> **What is being asked**
What you produce should be the lines from the line containing "26 217 25094" through the last line below, both ends included, reproduced exactly and without pictures.

> **Material for this exercise**
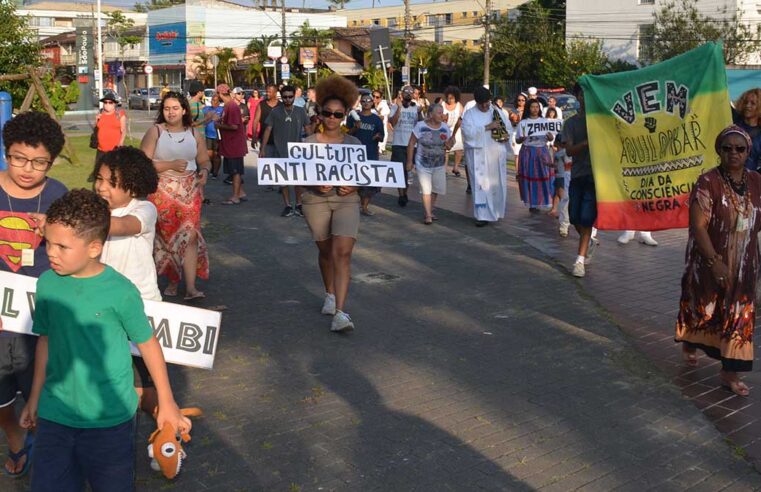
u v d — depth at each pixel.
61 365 3.26
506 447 4.77
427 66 62.47
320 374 5.90
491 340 6.73
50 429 3.25
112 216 4.24
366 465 4.51
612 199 7.87
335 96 6.92
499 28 57.38
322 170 6.72
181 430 3.56
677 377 5.94
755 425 5.12
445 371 6.00
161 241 7.41
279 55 53.22
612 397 5.55
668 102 7.58
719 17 45.81
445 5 88.75
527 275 8.97
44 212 4.11
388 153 22.23
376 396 5.50
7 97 10.84
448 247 10.39
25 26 20.48
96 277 3.28
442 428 5.01
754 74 29.16
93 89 53.00
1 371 4.04
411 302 7.83
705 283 5.67
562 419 5.17
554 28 57.41
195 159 7.40
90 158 21.64
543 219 12.63
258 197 14.38
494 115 11.66
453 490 4.26
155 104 58.06
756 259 5.49
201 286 8.26
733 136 5.36
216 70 66.81
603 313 7.49
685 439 4.91
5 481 4.27
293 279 8.63
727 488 4.34
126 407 3.31
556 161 11.30
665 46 44.78
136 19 102.94
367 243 10.55
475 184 11.73
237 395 5.48
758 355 6.39
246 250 9.99
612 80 7.76
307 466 4.49
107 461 3.27
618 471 4.50
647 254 10.12
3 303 3.96
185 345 4.13
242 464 4.50
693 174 7.59
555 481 4.37
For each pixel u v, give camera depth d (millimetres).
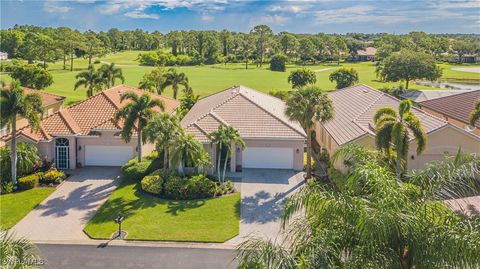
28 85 64812
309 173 31562
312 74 81000
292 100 30078
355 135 30922
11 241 13086
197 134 33062
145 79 63750
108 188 30016
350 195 11492
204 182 28609
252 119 35312
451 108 41562
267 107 39719
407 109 24922
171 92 80000
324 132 38750
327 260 10281
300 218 12258
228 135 29578
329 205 11133
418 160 31000
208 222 24391
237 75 114000
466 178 12078
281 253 10656
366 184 11430
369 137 30234
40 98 29781
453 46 171250
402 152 24234
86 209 26297
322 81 101125
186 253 20938
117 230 23219
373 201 11016
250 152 34250
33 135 33250
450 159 12695
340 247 10688
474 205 18188
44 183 30547
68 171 33719
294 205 11906
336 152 14344
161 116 29359
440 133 30812
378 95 40812
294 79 80562
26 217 25094
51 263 19906
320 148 39531
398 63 90312
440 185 11766
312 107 29609
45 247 21453
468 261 9500
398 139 23734
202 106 44312
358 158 13648
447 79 106750
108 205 26844
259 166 34438
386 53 156000
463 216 11328
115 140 34875
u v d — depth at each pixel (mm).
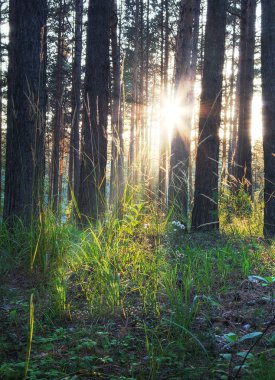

> **Written response**
26 217 25094
51 263 19906
320 148 39531
398 63 90312
440 185 11766
312 107 29609
45 247 21453
468 261 9500
398 139 23734
202 106 44312
358 158 13648
447 79 106750
108 205 26844
259 166 34438
386 53 156000
463 216 11328
115 140 34875
u v d — depth at each pixel (mm).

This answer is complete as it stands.